Show every line below where "start" appears.

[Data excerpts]
========================================
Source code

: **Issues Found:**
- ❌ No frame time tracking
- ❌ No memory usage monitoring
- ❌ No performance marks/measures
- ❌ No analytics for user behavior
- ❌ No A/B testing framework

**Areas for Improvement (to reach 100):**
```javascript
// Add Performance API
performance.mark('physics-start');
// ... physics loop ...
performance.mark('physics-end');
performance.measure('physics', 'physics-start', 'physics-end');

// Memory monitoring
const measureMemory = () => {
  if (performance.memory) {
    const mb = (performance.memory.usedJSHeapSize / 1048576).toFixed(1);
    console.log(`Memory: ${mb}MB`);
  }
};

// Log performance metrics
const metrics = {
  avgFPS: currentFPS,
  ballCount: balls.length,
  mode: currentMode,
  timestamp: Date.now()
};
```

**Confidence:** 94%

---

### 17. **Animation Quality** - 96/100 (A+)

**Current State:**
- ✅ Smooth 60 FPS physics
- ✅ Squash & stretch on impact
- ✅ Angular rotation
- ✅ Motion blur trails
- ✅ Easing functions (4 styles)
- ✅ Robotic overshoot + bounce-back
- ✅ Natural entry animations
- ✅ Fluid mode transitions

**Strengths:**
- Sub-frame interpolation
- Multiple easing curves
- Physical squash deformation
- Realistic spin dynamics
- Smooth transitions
========================================
## SOLUTION TO THE PROBLEM
performance.mark('physics-start');
performance.measure('physics', 'physics-start', 'physics-end');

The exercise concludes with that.